Copy ``collectd_systemd.py`` to collectd Python plugin directory
(usually ``/usr/lib64/collectd/python/`` or
``/usr/lib/collectd/python/``). Add following snippet do
``/etc/collectd.conf``::

    LoadPlugin python

    <Plugin python>
        ModulePath "/usr/lib64/collectd/python"
        Import "collectd_systemd"

        <Module collectd_systemd>
            Service sshd nginx postgresql
            Service httpd
        </Module>
    </Plugin>

If your service has dash in the name, you need to wrap that name in double
quotes::

    <Module collectd_systemd>
        Service "celery-bots" "gunicorn-data"
    </Module>

Restart collectd daemon and open grafana web ui. Add a new graph with
following query::

    aliasSub(collectd.*.systemd-*.gauge-running, '.+systemd-(.+)\..+', '\1')

You should see all configured systemd services in the graph. Now it's
enough to add an alert for values lower than ``1.0`` to be paged when
services are down.

Configuration
-------------

Following configuration options are supported:

* ``Service``: one or more systemd services to monitor. Separate
  multiple services with spaces. Multiple services lines can
  be specified when they will be concatinated.

* ``ScanNeedReload``: monitor the needreload status of all units (off by default)

* ``NeedReloadIgnore``: Space separated list of one or more systemd units to ignore the NeedReload status of (empty by default) e.g.::

    NeedReloadIgnore "service1.service" "tmp.mount"

* ``StateIgnoreRegex``: Regexes of unit names to ignore from the global systemd status e.g. '^user@\d+\.service$'

* ``Interval``: check interval. It's ok to keep the default (60 seconds)

* ``Verbose``: enable verbose logging (off by default)


Metrics and Debug
-----------------

systemd-sshd/gauge-running
##########################

Each configured service (e.g. sshd) will be reported. If the value is less than one check::

    systemctl status sshd

systemd-systemd-state/boolean-running
#####################################

Each node will be report this value. If the value is less than one check::

    systemctl status 

    systemctl --state=failed

systemd-needreload/boolean-NeedDaemonReload
###########################################

Each node will report this value. If less than one then identify stale unit by looking in collectd log file for an entry::

    systemd plugin [info]: Unit needs reload: certmgr-renew.timer

or by running the command::

    for U in $(systemctl --no-pager --no-legend | awk '{print $1}' ) ; do
      systemctl show -p NeedDaemonReload -- $U  | grep -q yes && echo $U
    done

Running tests
-------------

Install tox using pip or Linux package manager.

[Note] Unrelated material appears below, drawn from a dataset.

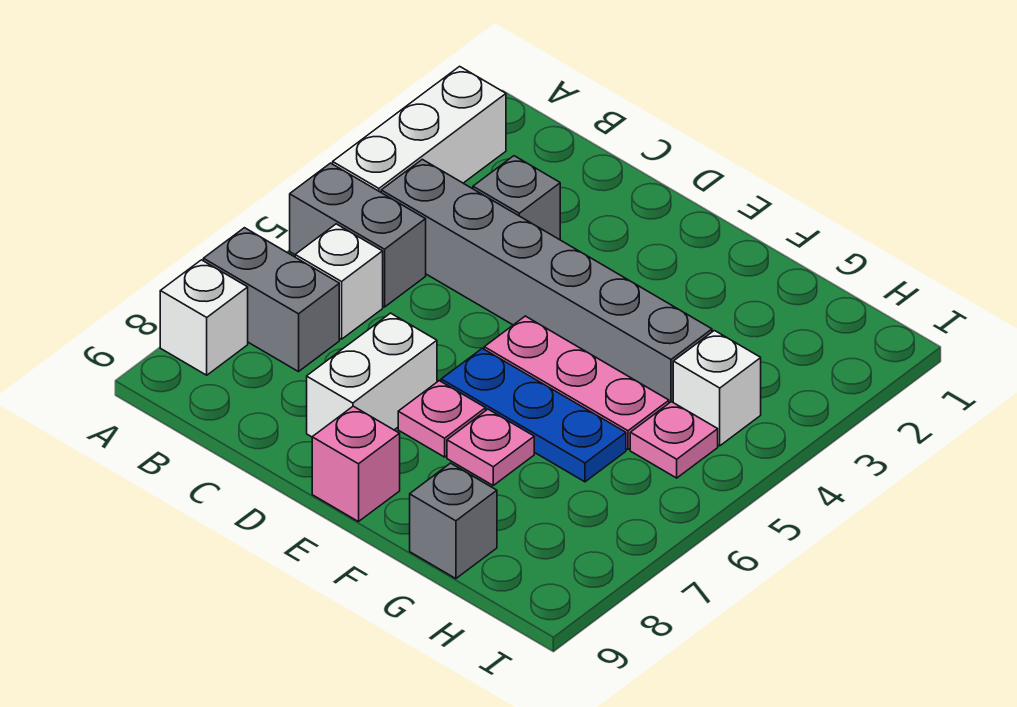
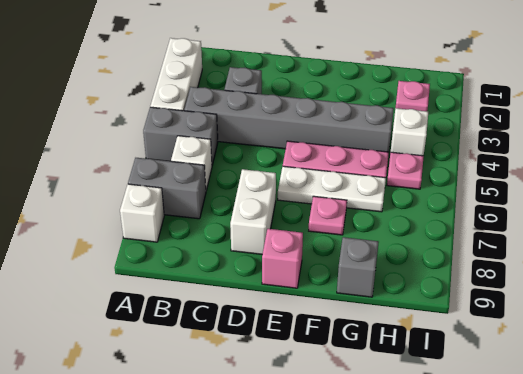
blue plate E6:G6 level 1 -> white plate E6:G6 level 1
pink plate E7 level 1 -> pink plate H2 level 1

Type ``tox`` to run tests.

Selinux
-------
On Redhat systems some selinux policy may be needed. Create
a file collectd_systemd.te::

    policy_module(collectd_systemd,0.1);
    require {
        type collectd_t;
        type initrc_exec_t;
    }
    dbus_session_client(system,collectd_t)
    init_status(collectd_t)
    init_dbus_chat(collectd_t)
    systemd_status_all_unit_files(collectd_t)
    allow collectd_t initrc_exec_t:service { status };

Create a file collectd_systemd.pp and install it::

   make -f /usr/share/selinux/devel/Makefile collectd_systemd.pp
   semodule -i collectd_systemd.pp